Begin with the line holding "vfov_deg: 16.6" and end with the last line of the records below. Set down exactly those lines and leave out every picture.

::: Supplied data :::

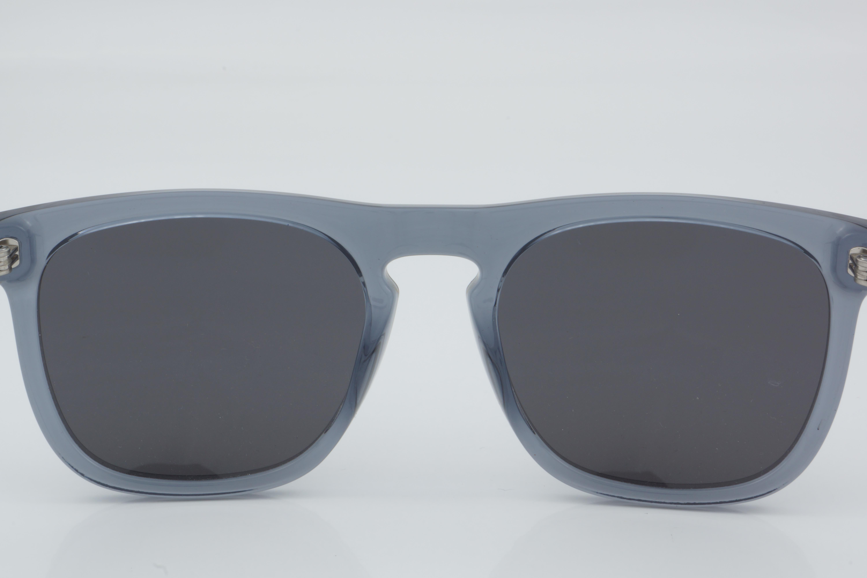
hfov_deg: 24.6
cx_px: 434
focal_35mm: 82
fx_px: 1987
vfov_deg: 16.6
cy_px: 289
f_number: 32
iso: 100
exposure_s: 1/4
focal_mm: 55
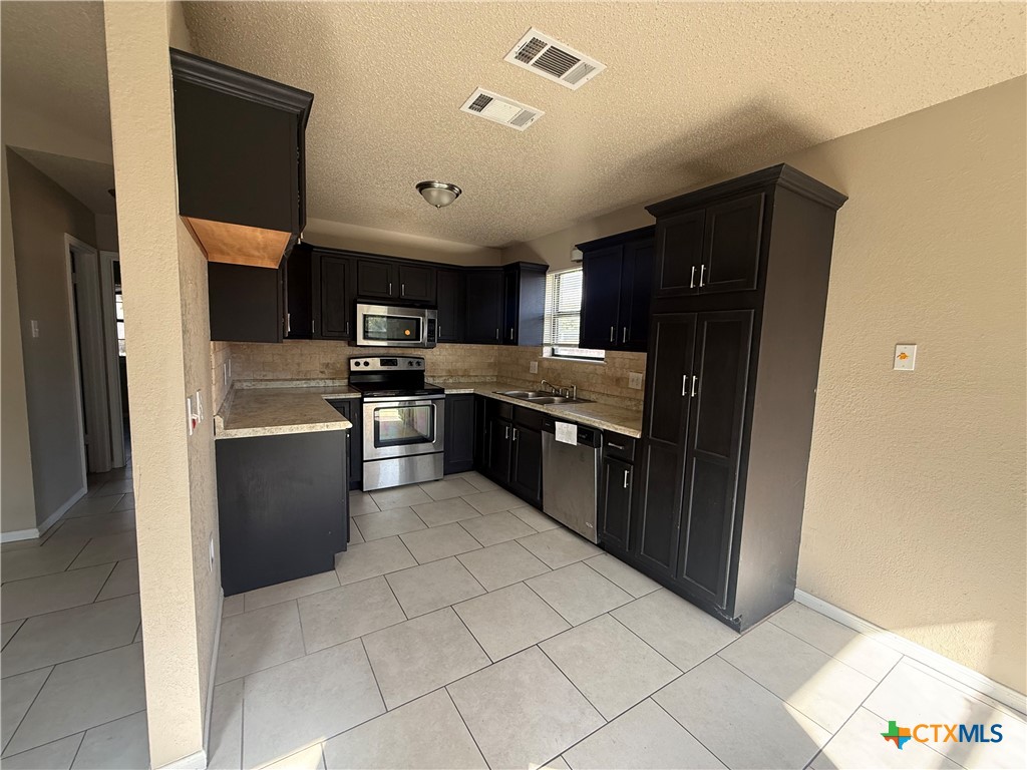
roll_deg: -1.5
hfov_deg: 102.1
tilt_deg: -4.4
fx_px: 415
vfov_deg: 85.7
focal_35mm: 14
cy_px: 385
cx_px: 514
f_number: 2.2
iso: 160
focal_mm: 2.22
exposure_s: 1/99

:::

▶ [Task solution]:
vfov_deg: 16.6
cy_px: 289
f_number: 32
iso: 100
exposure_s: 1/4
focal_mm: 55
roll_deg: -1.5
hfov_deg: 102.1
tilt_deg: -4.4
fx_px: 415
vfov_deg: 85.7
focal_35mm: 14
cy_px: 385
cx_px: 514
f_number: 2.2
iso: 160
focal_mm: 2.22
exposure_s: 1/99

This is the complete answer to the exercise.